Все купленное спрятали у него дома, просто положили в шкаф в дядькиной комнате, в который Фаина никогда не заглядывала.

И вот теперь наступал второй, наиболее ответственный этап дела. Поехали на Ленинские горы, пошли к университету — и повезло невероятно, почти сразу же обнаружили троих негров, пялящихся на высотку, задрав лоснящиеся лиловатые лица. Неподалеку толклись двое вполне бригадмильского, а то и посерьезней вида, но он и Женька по одежде сами вполне могли сойти если не за настоящих иностранцев, то за демократов, двое прислушивались к его английскому, но он говорил негромко и очень быстро, собрав все, что знал, и двое успокоились, справедливо решив, что советский человек так по-иностранному шпарить не может.

Между тем негры оказались самыми что ни есть первосортными: штатниками из какой-то их организации вроде пионерской, в которой они действительно были вроде вожатых. Поняв это, Женька изобразил бурную — тем более убедительную, что для нее был реальный повод — радость. Представились коллегами-пионервожатыми, пригласили веселых жертв американского расизма в гости к белым представителям демократической молодежи, негры немедленно приглашение приняли.

Пока двое в штатском хлопали глазами и запоздало дергались, все уже произошло: Женька немедленно поймал такси, втиснулись, несмотря на протесты водителя, впятером, доехали до центра, там для конспирации пошли в метро, проехали две остановки. Негры охали и пытались фотографировать, но он успевал их остановить, придумав объяснение, что в СССР фотографировать под землей не принято — еще не хватало неприятностей с бдительными гражданами, и так все косились.

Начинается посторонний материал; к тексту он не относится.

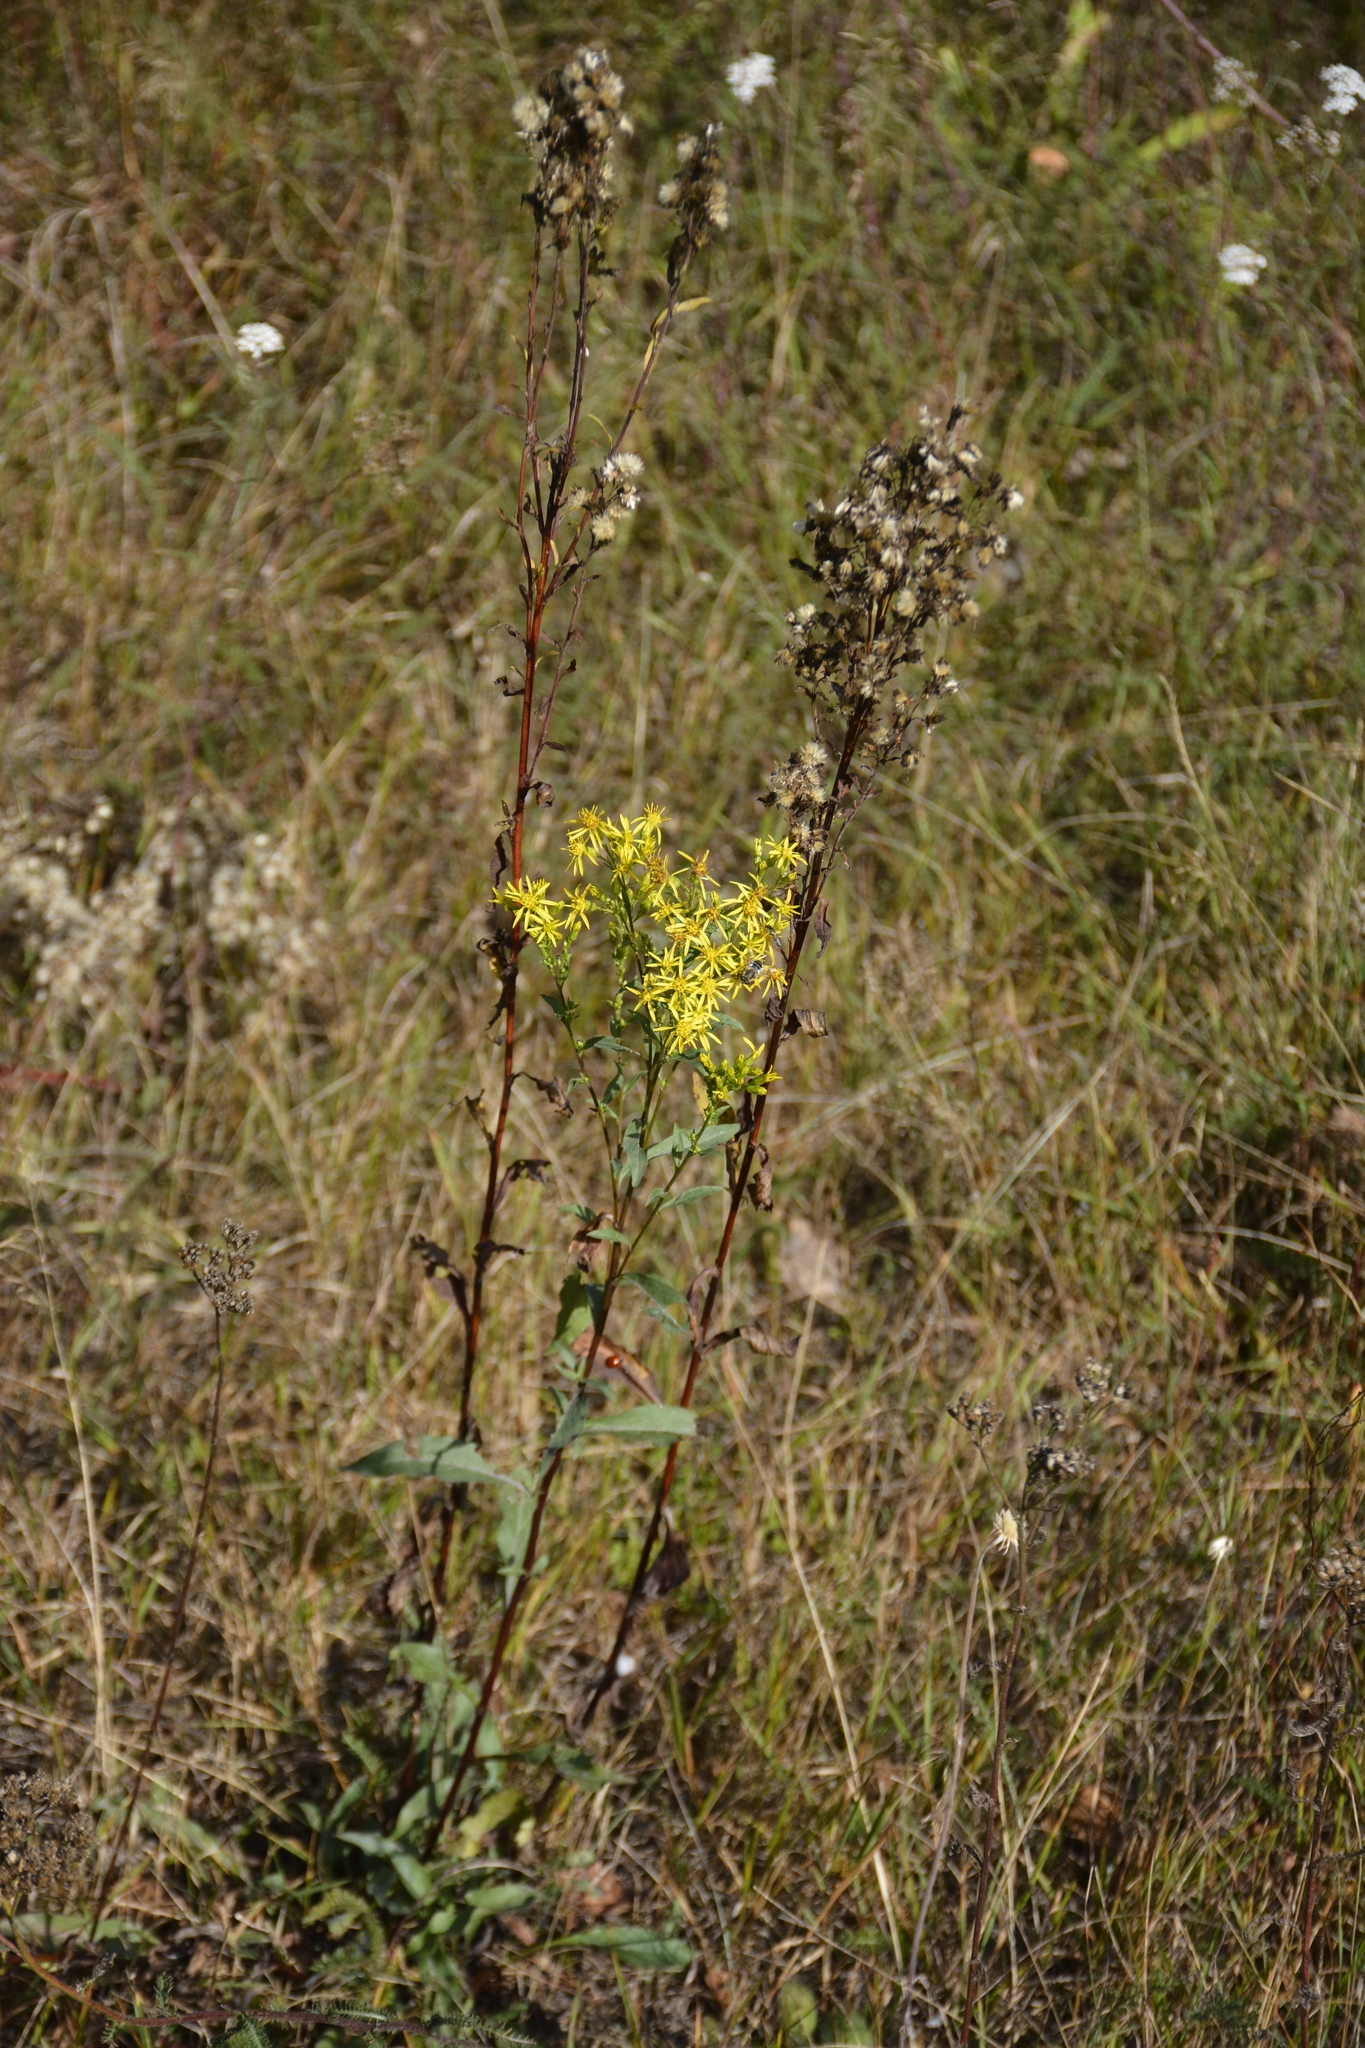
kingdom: Plantae
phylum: Tracheophyta
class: Magnoliopsida
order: Asterales
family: Asteraceae
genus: Solidago
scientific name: Solidago virgaurea
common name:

Возле дома и во дворе было пусто, как по заказу. Расположились на кухне, матери, сидевшей, как всегда, в комнате у окна, он сказал почти правду — познакомились с симпатичными ребятами из Африки (про Америку сказать не решился), вот хорошая практика в английском, все это проходит как первое поручение университетского комсомола.

Между тем Женька на кухне уже вскрыл шпроты, открыл бутылку водки и бутылку «Трех семерок» для надежности. Негры от шпротов потеряли всякое приличие, мгновенно слопали две банки, водку пили мелкими глотками, от портвейна кривились, но пили тоже, принимая всерьез утверждение, что советских хозяев можно насмерть обидеть, отказавшись пить до дна. Ду нот инсалт ми, твердил он, подливая в стаканы липкое вино, ит ис анполайд, плис, дринк ту зе боттом.